If you notice that an employee frequently becomes exasperated with others or doesn’t lead well, then you may want to reconsider the type of training you’ll advise for them. They may require too much training to take the next step or not be cut out for a management role.
Any time that you want to upskill an employee, you must communicate what you expect from them. In turn, you should also tell them what you’ll be doing to facilitate this. If you want them to complete a course within a timeframe, then it’s important to clear parts of their schedule to make this possible.
Work with them to understand the course load, as well as any options for further flexibility. Online training can be undertaken as and when convenient, with less disruption to the schedule. Check in once the training is underway to determine if enough time out of the working week has been dedicated to the tasks required.
Keep touching base and ensuring that progress is being made. Additional learning can end up taking a back seat if you don’t encourage the employee and check in often.
Compare Outside Applicants
Understanding where your newly skilled employee sits within the wider job market is also a consideration. If you plan to give them a new job title, then figure out what the going rate for such a role is.
Outside applicants may have better qualifications and have more experience, but in turn demand a higher salary. Use these elements to inform what you plan to offer for the position and the perks that you can give the employee.
A brand-new qualification looks great for your employee, but with it they may begin to look elsewhere. This is perfectly natural and shouldn’t discourage you from investing in their future. The easiest way to retain them within your business is to reward their efforts to learn.
Ideally, you’ll have a new job in mind for this employee when they complete the relevant qualifications. This will come with its own rewards, but you can emphasise this to create a better culture for all employees.
Showing that the company is open to upskilling and progression helps to retain your members of staff. If they believe that they can gain qualifications and better prospects within the company, there’s no need to apply elsewhere.
As an employee comes close to reaching a goal or completing a qualification, it’s time to think about what comes next. Identifying more areas for them to grow is a must, as they should continue to be challenged longer term.
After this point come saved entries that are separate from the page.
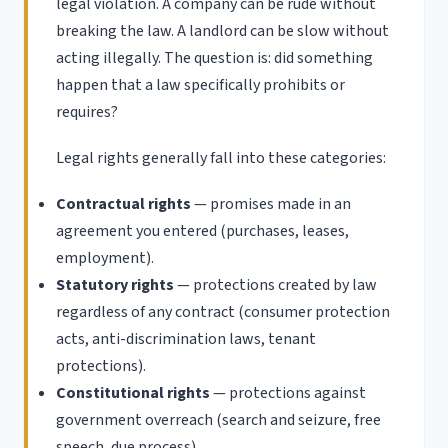
legal violation. A company can be rude without
breaking the law. A landlord can be slow without
acting illegally. The question is: did something
happen that a law specifically prohibits or
requires?
Legal rights generally fall into these categories:
Contractual rights
— promises made in an
agreement you entered (purchases, leases,
employment).
Statutory rights
— protections created by law
regardless of any contract (consumer protection
acts, anti-discrimination laws, tenant
protections).
Constitutional rights
— protections against
government overreach (search and seizure, free
speech, due process).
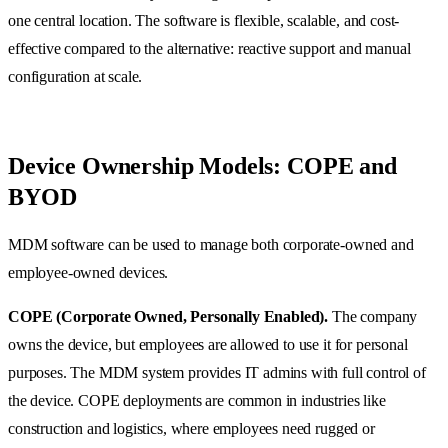
one central location. The software is flexible, scalable, and cost-
effective compared to the alternative: reactive support and manual
configuration at scale.
Device Ownership Models: COPE and
BYOD
MDM software can be used to manage both corporate-owned and
employee-owned devices.
COPE (Corporate Owned, Personally Enabled).
The company
owns the device, but employees are allowed to use it for personal
purposes. The MDM system provides IT admins with full control of
the device. COPE deployments are common in industries like
construction and logistics, where employees need rugged or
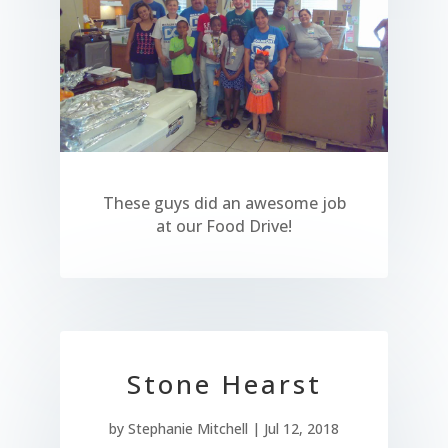
These guys did an awesome job
at our Food Drive!
Stone Hearst
by
Stephanie Mitchell
|
Jul 12, 2018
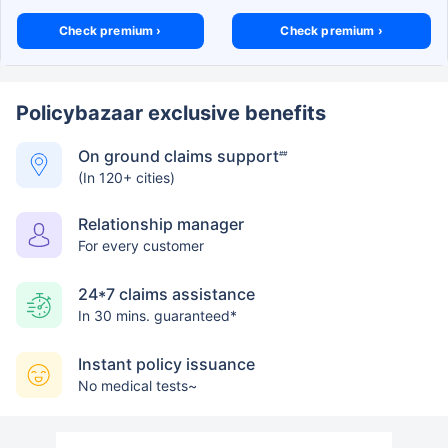
Check premium ›
Check premium ›
Policybazaar exclusive benefits
On ground claims support
##
(In 120+ cities)
Relationship manager
For every customer
24*7 claims assistance
In 30 mins. guaranteed*
Instant policy issuance
No medical tests~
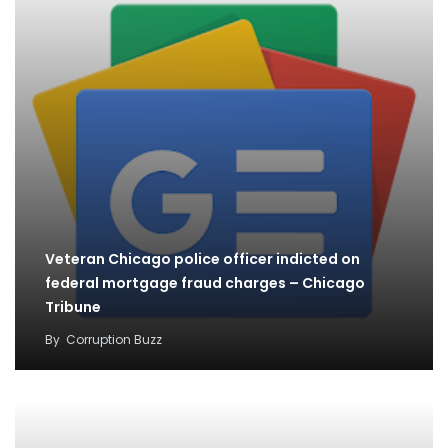
Veteran Chicago police officer indicted on
federal mortgage fraud charges – Chicago
Tribune
By
Corruption Buzz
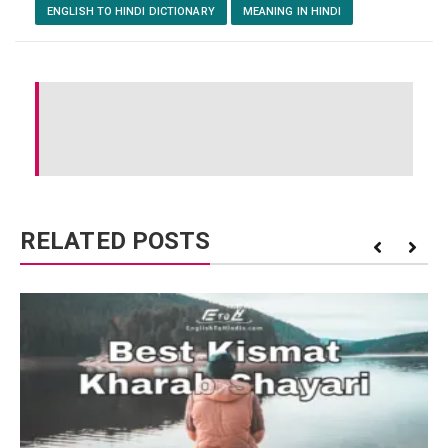
ENGLISH TO HINDI DICTIONARY
MEANING IN HINDI
RELATED POSTS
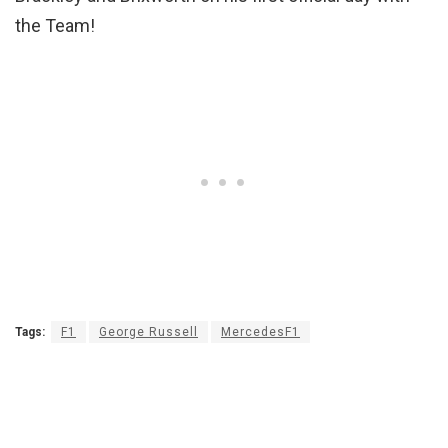
the Team!
Tags:
F1
George Russell
MercedesF1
If their development becomes stagnant then they become less engaged with their job.
Many of these qualifications are tiered, so completing one will allow the employee to move to a more advanced level for the next. This can culminate in a high-level professional qualification, benefitting both the employee and the workplace.
Create New Roles
Naturally, some of these newly trained employees will fall into positions vacated by other staff members but others may not. You still want to be able to reward employees that have undertaken training in the form of new job roles and responsibilities.
This calls back to how closely the employee, the overall organisation and HR are aligned. If you suddenly have too many over skilled workers, you can’t possibly hope to create a new position for them all!
For this reason, you want to carefully monitor the number of staff that have been selected for training and the number that have left the business. Where possible, create new roles to utilise the skills that these employees have learned.
Finally, you should check that these qualifications, coaching and talent planning are all useful for the employee. During an annual review or even an exit interview, you can pick their brains about what is most helpful for them in their role.
This could highlight an area in which further training is needed or where more time should be allocated for personal development.
The role of talent planning within HR will no doubt continue to skyrocket. Companies are valuing their existing employees further and providing them with the training they require to reach the next level of their career.
If you’re not currently placing an emphasis on this, then it’s time to lay these plans for the future.